[Start of section]
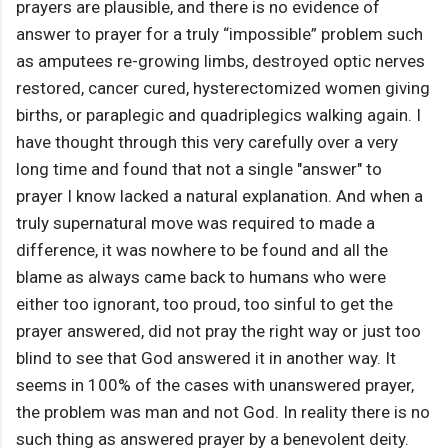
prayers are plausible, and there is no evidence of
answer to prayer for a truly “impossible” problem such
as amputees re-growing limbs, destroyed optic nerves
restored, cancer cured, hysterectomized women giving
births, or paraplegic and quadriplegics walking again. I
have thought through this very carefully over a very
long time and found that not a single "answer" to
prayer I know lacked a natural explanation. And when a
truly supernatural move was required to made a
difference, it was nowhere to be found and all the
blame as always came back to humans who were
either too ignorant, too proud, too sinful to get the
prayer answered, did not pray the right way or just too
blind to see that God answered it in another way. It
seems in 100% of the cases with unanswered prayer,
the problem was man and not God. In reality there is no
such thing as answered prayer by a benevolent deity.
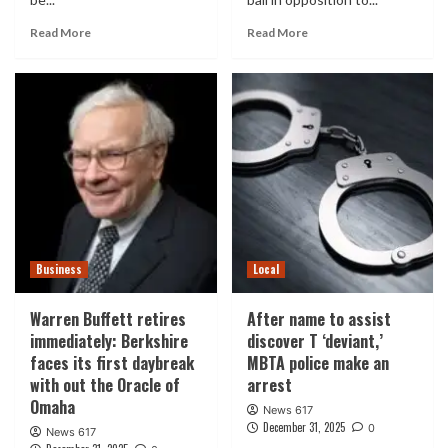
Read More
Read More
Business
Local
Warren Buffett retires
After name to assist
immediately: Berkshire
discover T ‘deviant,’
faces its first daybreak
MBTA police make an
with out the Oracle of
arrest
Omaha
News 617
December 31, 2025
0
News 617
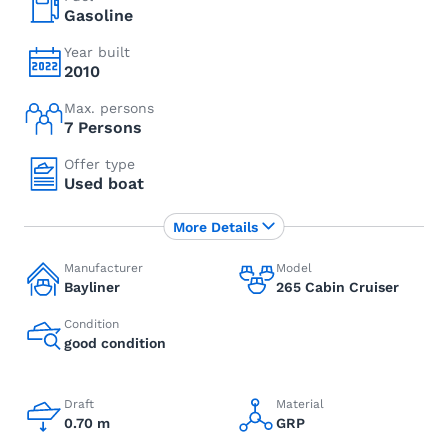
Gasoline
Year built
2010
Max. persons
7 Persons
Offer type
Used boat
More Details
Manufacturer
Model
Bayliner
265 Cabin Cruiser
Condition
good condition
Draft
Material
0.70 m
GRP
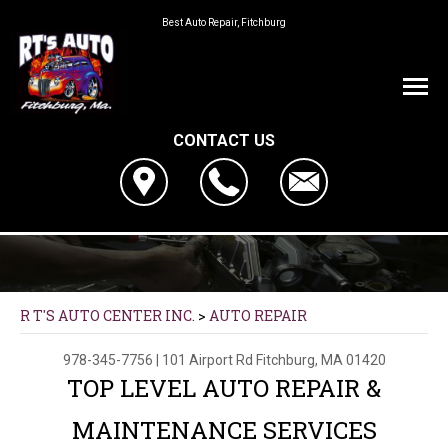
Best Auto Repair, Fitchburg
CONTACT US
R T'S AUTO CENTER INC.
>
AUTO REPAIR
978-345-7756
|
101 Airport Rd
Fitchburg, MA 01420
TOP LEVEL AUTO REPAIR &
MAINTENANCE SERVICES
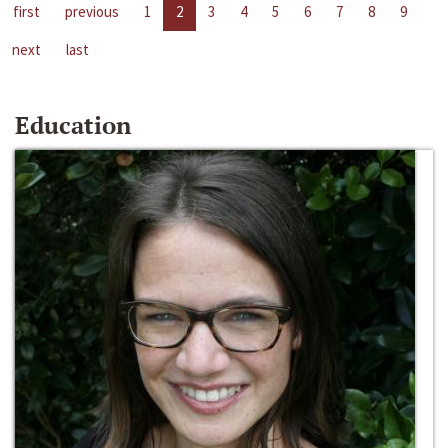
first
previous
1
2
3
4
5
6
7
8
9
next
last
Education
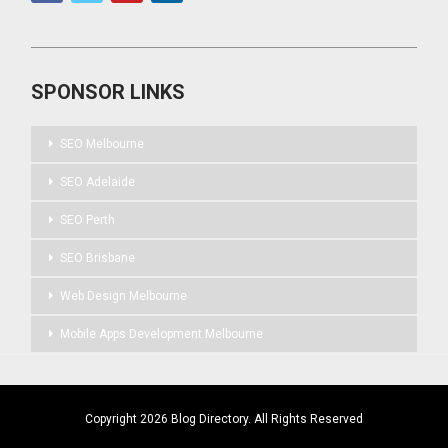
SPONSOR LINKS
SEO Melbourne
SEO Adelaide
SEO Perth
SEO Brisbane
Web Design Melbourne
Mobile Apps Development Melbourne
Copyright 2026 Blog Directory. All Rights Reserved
[End of section]
[Start of section]
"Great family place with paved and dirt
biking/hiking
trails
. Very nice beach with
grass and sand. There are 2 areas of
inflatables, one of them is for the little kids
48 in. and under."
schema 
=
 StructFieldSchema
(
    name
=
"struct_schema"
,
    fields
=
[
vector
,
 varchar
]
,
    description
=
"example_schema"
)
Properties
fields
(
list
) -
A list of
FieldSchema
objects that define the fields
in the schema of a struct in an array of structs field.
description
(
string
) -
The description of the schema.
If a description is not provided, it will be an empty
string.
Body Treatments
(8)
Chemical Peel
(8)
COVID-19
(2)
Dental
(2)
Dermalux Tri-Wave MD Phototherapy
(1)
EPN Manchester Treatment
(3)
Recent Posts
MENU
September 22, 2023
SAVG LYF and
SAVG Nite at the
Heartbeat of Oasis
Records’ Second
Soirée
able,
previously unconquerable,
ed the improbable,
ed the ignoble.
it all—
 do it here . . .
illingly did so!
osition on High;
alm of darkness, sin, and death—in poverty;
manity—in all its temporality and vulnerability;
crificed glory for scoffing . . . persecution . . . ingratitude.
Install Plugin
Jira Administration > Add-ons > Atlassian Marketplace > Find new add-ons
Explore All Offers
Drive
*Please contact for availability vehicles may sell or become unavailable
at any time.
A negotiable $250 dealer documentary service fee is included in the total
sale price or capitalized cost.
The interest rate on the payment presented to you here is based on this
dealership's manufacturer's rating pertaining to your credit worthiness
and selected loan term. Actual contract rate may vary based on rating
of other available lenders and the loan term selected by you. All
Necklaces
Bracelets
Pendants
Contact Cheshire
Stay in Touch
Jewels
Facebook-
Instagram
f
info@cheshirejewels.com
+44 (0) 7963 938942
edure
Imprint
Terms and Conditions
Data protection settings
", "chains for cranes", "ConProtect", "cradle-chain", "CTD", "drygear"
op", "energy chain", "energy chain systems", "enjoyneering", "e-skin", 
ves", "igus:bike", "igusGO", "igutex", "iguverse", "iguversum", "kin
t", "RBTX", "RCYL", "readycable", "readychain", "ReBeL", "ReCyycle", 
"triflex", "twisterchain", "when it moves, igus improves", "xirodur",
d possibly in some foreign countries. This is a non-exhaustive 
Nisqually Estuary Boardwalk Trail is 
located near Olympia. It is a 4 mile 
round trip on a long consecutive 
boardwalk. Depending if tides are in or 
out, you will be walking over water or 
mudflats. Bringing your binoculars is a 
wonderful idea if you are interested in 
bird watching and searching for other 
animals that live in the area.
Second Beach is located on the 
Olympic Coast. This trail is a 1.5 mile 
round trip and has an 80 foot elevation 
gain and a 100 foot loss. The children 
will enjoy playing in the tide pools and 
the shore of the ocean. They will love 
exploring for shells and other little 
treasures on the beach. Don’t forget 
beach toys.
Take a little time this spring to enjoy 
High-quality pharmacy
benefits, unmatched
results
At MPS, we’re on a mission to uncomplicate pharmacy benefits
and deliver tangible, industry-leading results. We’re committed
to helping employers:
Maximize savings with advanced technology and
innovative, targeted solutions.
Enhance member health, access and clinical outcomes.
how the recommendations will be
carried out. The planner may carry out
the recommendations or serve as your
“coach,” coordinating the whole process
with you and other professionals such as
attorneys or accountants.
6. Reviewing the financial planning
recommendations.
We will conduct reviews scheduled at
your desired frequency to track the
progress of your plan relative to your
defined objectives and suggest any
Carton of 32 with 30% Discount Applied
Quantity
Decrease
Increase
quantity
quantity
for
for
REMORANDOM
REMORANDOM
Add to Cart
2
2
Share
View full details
[End of section]
__Activity__: Would you copy, unchanged, the stretch of the records above that begins at the line containing "prayers are plausible, and" and ends at the line containing "truly supernatural move", and only that?

__Answer space__:
prayers are plausible, and there is no evidence of
answer to prayer for a truly “impossible” problem such
as amputees re-growing limbs, destroyed optic nerves
restored, cancer cured, hysterectomized women giving
births, or paraplegic and quadriplegics walking again. I
have thought through this very carefully over a very
long time and found that not a single "answer" to
prayer I know lacked a natural explanation. And when a
truly supernatural move was required to made a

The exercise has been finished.